Co-producer of Broadway's "Tale of the Allergist's Wife," Douglas Cramer is a New York Museum of Modern Art trustee, a founder and former president of the L.A. Museum of Contemporary Art, a philanthropist who gave the Cincinnati Art Museum $6 million worth of art and a Hollywood producer who spent 30 years creating and developing 90 TV movies, the first miniseries ("QB VII") and series such as "The Love Boat" and "Mission Impossible."

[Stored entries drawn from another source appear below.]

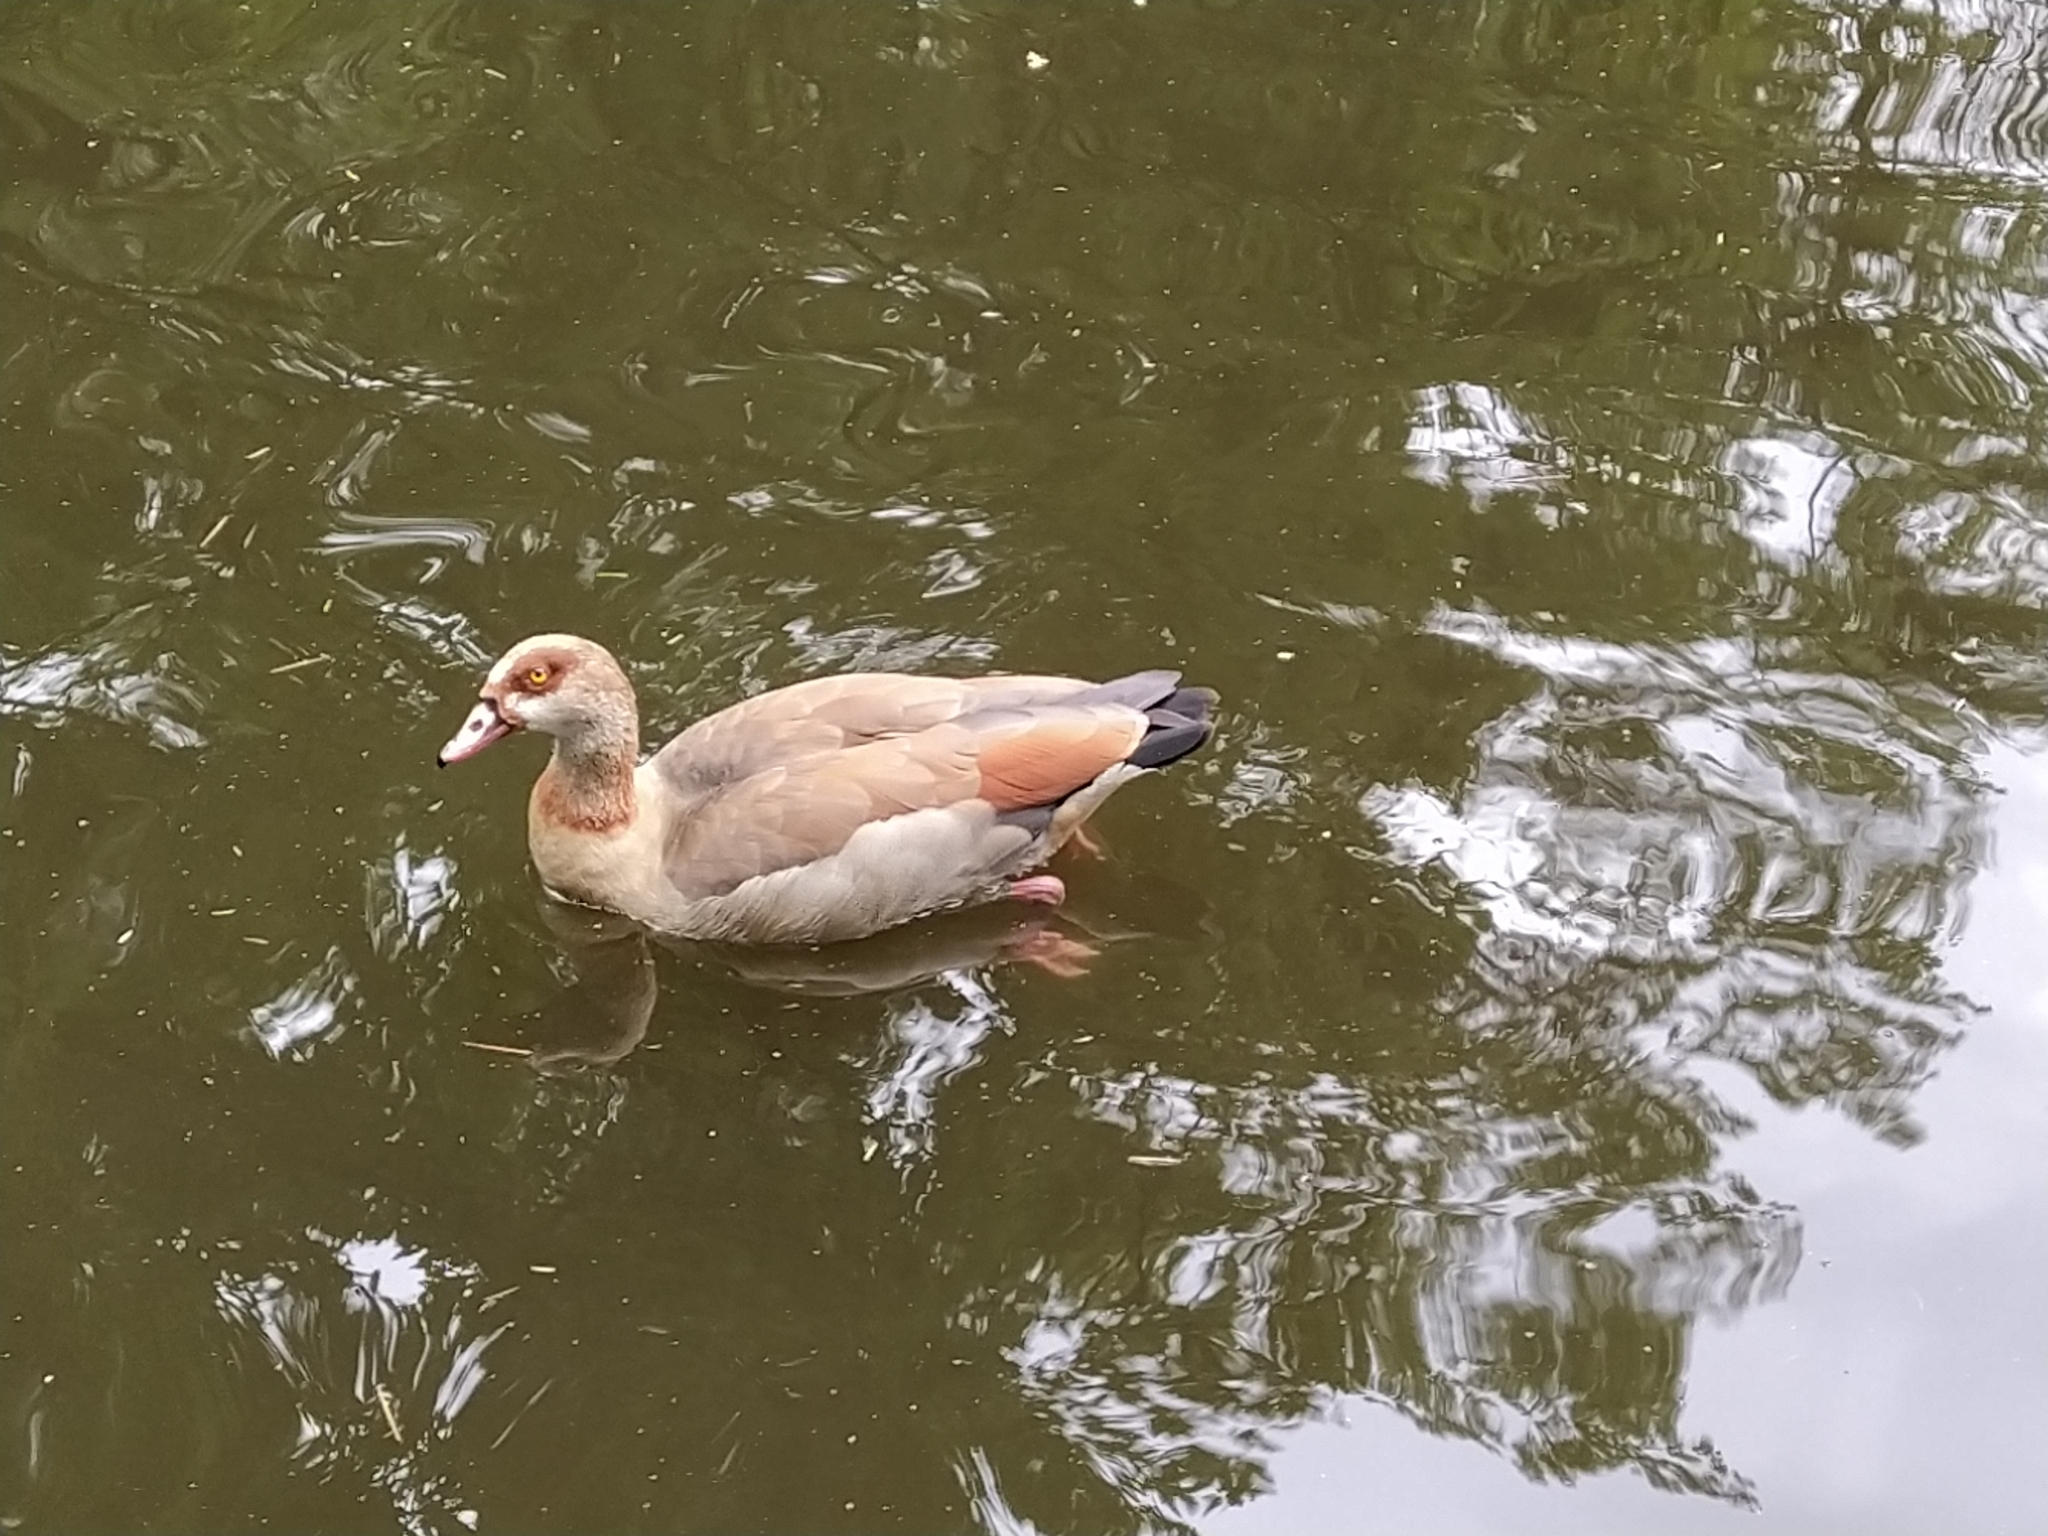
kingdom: Animalia
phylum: Chordata
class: Aves
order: Anseriformes
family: Anatidae
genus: Alopochen
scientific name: Alopochen aegyptiaca
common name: Egyptian goose
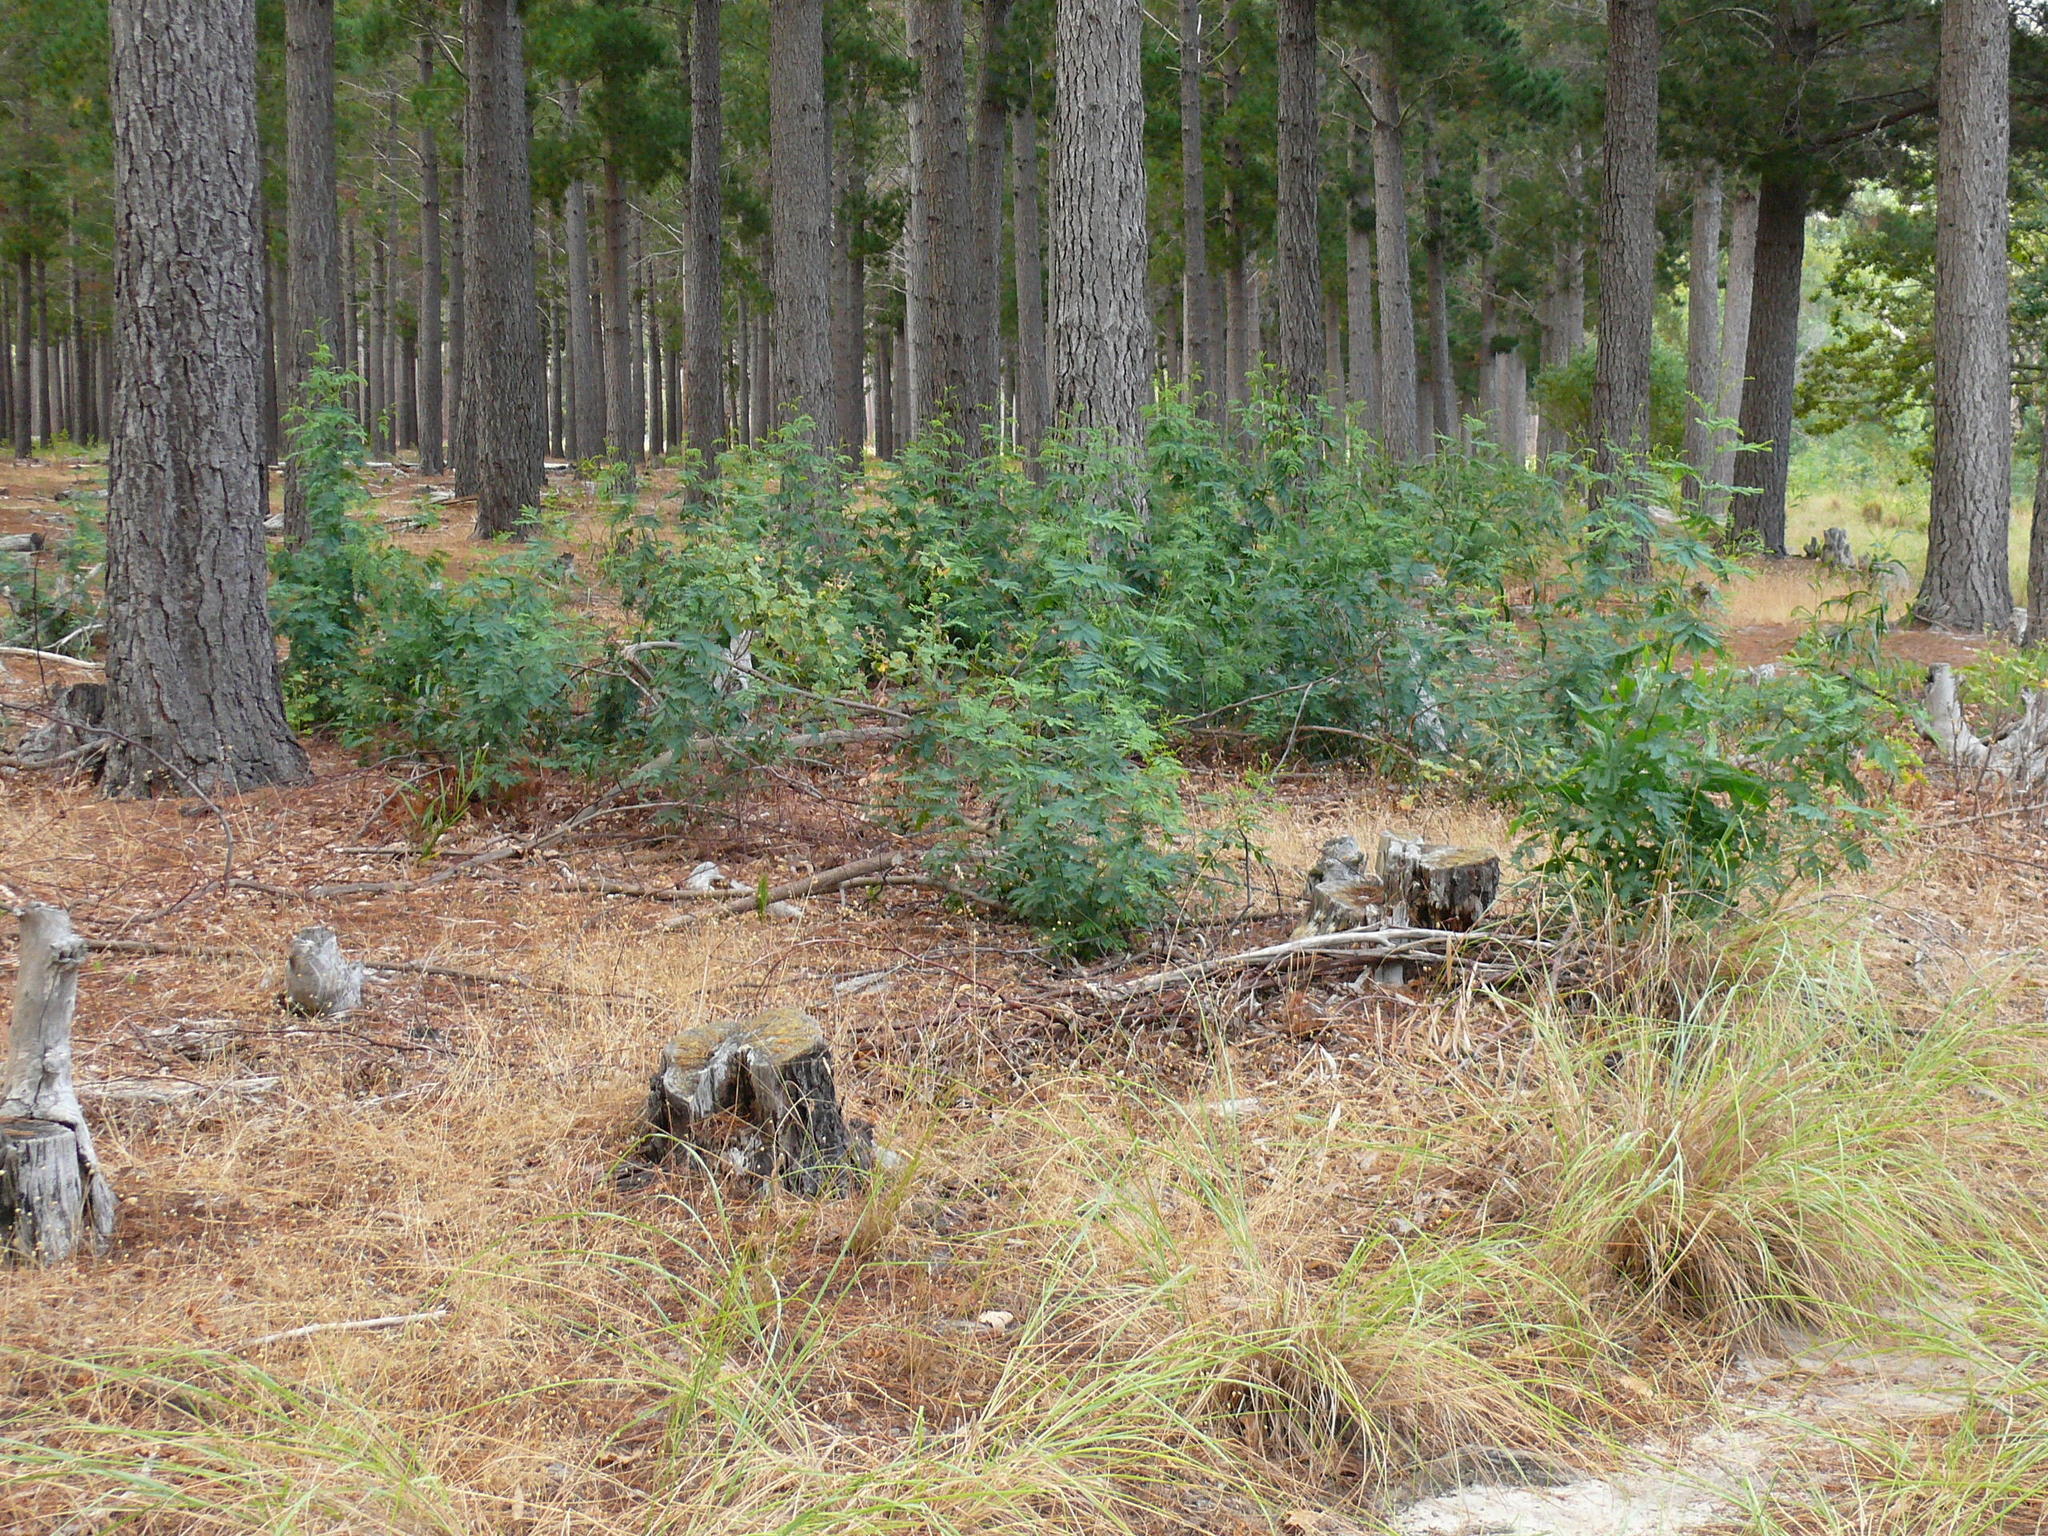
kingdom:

photo/courtesy of Jean Ellis

Photo/courtesy of Jean Ellis

How to get to the top

by Jean Ellis, A&S '69, MD '76, mountaineer

1. Endurance is the key. Climbing an 8,000-meter peak is a 100-day trip. So you have to pace yourself, and you also have to have a little luck. But this is definitely an endurance test.

2. Plan on weight loss. Usually I gain a little weight before a trip. My regular weight is 145. I put on 10 pounds and dropped from 155 to 117 (38 pounds) on one expedition.

3. Stay healthy. The body doesn't heal as well at 20,000-plus feet.

4. Expect a tremendous psychological effect.
Certain days you are as high as a kite. But other days you are depressed and fighting back tears. You have mail call just like in the military. If your buddies all get mail and you don't, that can be tough.

5. Down is king.
Down bags. One-piece down suits. You can cut corners on the undergarments and the polypropylene, but don't cut corners on your outergear. Bags and boots, too; go for the quality. There is nothing worse than being out in the middle of nowhere and freezing.

UC alum Jean Ellis, 55, qualified as a marathoner for the 1980 Olympic trials, but was crushed when the U.S. boycotted the Moscow games. He followed the call of a medical journal ad to trek in the Himalayan Mountains of Nepal. Twice he attempted Everest and was turned back with frostbitten hands. The emergency medical physician still goes on a "major climb" every year and became the first African American to summit an 8,000-meter peak in 1996 when he climbed to the top of Cho Oyu (pictured), the world's sixth highest mountain.